In the gasoline complex, demand for motor fuel rebounded 8.5% from the previous week to 9.2 million bpd -- the second highest weekly rate this year, easing some concern over demand destruction. Gasoline stockpiles also fell by a larger-than-expected 3.3 million bbl to 225.1 million bbl last week and are now about 4% below the five-year average.
The headline event Wednesday was the decision by the Federal Reserve to raise interest rates by another 75 basis points, in line with market expectations, with the central bank having now lifted the federal funds rate 1.5% over the past six weeks to a 2.25% by 2.5% target range.

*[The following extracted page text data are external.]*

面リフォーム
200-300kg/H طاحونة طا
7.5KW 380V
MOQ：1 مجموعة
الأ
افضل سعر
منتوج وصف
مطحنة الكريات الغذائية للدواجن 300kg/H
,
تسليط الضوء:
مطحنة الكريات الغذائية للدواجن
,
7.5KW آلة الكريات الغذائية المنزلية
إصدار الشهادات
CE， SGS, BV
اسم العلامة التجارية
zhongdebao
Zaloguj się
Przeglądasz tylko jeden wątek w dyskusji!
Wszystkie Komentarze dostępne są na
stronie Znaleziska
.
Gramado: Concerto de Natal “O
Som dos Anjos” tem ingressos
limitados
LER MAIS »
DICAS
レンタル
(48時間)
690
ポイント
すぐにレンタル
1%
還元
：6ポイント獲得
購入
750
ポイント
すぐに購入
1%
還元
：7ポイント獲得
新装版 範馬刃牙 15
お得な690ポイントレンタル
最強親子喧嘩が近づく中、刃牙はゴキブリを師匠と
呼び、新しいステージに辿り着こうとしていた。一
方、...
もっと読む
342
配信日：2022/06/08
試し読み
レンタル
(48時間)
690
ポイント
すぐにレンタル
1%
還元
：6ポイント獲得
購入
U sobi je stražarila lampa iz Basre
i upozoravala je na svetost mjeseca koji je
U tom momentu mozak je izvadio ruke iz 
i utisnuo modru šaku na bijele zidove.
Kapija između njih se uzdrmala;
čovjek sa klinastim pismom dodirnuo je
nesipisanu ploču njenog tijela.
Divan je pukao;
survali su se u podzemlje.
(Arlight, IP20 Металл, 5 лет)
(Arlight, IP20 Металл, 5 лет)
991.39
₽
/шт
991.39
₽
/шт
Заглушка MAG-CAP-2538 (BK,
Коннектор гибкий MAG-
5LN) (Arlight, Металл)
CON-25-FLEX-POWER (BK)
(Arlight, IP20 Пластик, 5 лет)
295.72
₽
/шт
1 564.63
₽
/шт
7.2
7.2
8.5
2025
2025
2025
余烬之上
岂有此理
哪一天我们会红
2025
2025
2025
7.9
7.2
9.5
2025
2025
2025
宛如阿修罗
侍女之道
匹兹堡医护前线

While addressing the likelihood of another large rate hike, Fed Chairman Jerome Powell responded that the central bank would remain dependent on the data, adding that he doesn't believe the U.S. economy is in recession.

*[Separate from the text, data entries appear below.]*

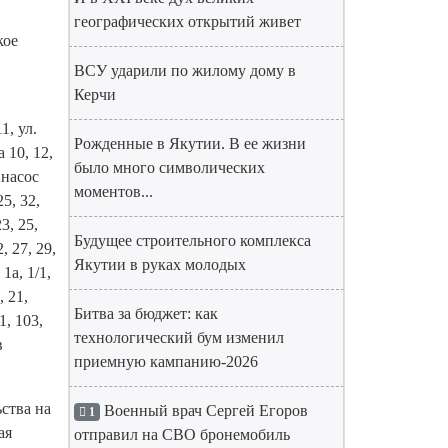
географических открытий живет
кое
ВСУ ударили по жилому дому в
Керчи
1, ул.
Рожденные в Якутии. В ее жизни
а 10, 12,
было много символических
, насос
моментов...
25, 32,
3, 25,
Будущее строительного комплекса
, 27, 29,
Якутии в руках молодых
1а, 1/1,
, 21,
Битва за бюджет: как
101, 103,
технологический бум изменил
в
приемную кампанию-2026
ства на
Военный врач Сергей Егоров
1
ая
отправил на СВО бронемобиль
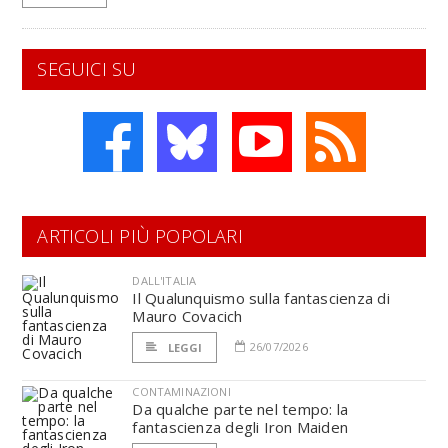
SEGUICI SU
ARTICOLI PIÙ POPOLARI
DALL'ITALIA
Il Qualunquismo sulla fantascienza di
Mauro Covacich
26/07/2026
LEGGI
CONTAMINAZIONI
Da qualche parte nel tempo: la
fantascienza degli Iron Maiden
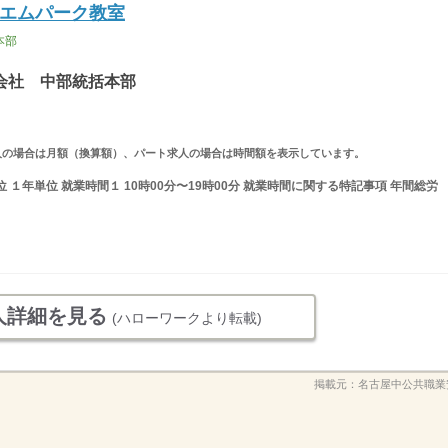
エムパーク教室
本部
会社 中部統括本部
ルタイム求人の場合は月額（換算額）、パート求人の場合は時間額を表示しています。
１年単位 就業時間１ 10時00分〜19時00分 就業時間に関する特記事項 年間総労
人詳細を見る
(ハローワークより転載)
掲載元：
名古屋中公共職業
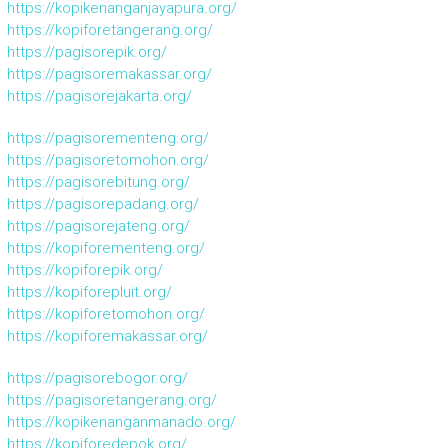
https://kopikenanganjayapura.org/
https://kopiforetangerang.org/
https://pagisorepik.org/
https://pagisoremakassar.org/
https://pagisorejakarta.org/
https://pagisorementeng.org/
https://pagisoretomohon.org/
https://pagisorebitung.org/
https://pagisorepadang.org/
https://pagisorejateng.org/
https://kopiforementeng.org/
https://kopiforepik.org/
https://kopiforepluit.org/
https://kopiforetomohon.org/
https://kopiforemakassar.org/
https://pagisorebogor.org/
https://pagisoretangerang.org/
https://kopikenanganmanado.org/
https://kopiforedepok.org/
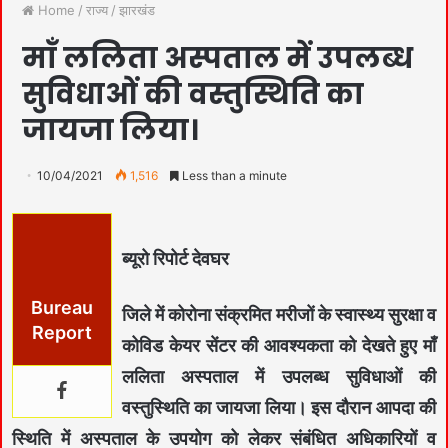
Home
/
राज्य
/
झारखंड
माँ ललिता अस्पताल में उपलब्ध
सुविधाओं की वस्तुस्थिति का
जायजा लिया।
10/04/2021
1,516
Less than a minute
ब्यूरो रिपोर्ट देवघर
Bureau
जिले में कोरोना संक्रमित मरीजों के स्वास्थ्य सुरक्षा व
Report
कोविड केयर सेंटर की आवश्यकता को देखते हुए माँ
ललिता अस्पताल में उपलब्ध सुविधाओं की
वस्तुस्थिति का जायजा लिया। इस दौरान आपदा की
स्थिति में अस्पताल के उपयोग को लेकर संबंधित अधिकारियों व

"Too many sectors of the economy are doing extraordinary well," said the Fed chief.
The current outlook for the U.S. economy remains complicated, with the labor market extraordinarily tight with job openings exceeding the number of hirings by a wide margin. In June, U.S. economy added 372,000 new jobs and the national unemployment rate held near a five-decade low. That is particularly puzzling given the negative economic growth seen over the first quarter followed by what is likely to be a soft expansion in the second quarter. Fed's Powell said during his news conference that while data shows initial jobless claims have increased, the greater number of filings could be due to seasonal adjustment issues.
U.S. Bureau of Economic Analysis will release the first estimate for second quarter U.S. gross domestic product on Thursday, with median consensus calling for a 0.5% expansion. Should GDP data miss the mark with a negative reading this will mean the U.S. economy is in recession, defined by two consecutive quarters with negative growth.
In Europe, persistent concerns over the shipments of Russian gas continue to support natural gas prices after Gazprom cut its gas shipments on the key Nord Stream 1 pipeline to just 20% of the total capacity. According to a statement from Italian ENI S.p.A., actual gas deliveries from Gazprom fell to 27 million cubic meters on Wednesday, down from the 33 million cubic meters that were expected. It is now increasingly likely the European Union will face an intense gas shortage this winter that could lead to gas rationing, according to analysts. If Nord Stream 1 gas flows are cut off completely, and if winter is colder than usual, Europe's gas storage may run out by the end of February, according to energy consultant Wood Mackenzie Ltd.
At settlement, NYMEX September West Texas Intermediate futures climbed $2.28 to $97.26 bbl, with ICE September Brent rallying $2.22 to $106.62 bbl. NYMEX August RBOB futures jumped 7.38 cents to $3.4288 gallon, and August ULSD futures registered a 13.34 cents gain to $3.7173 gallon.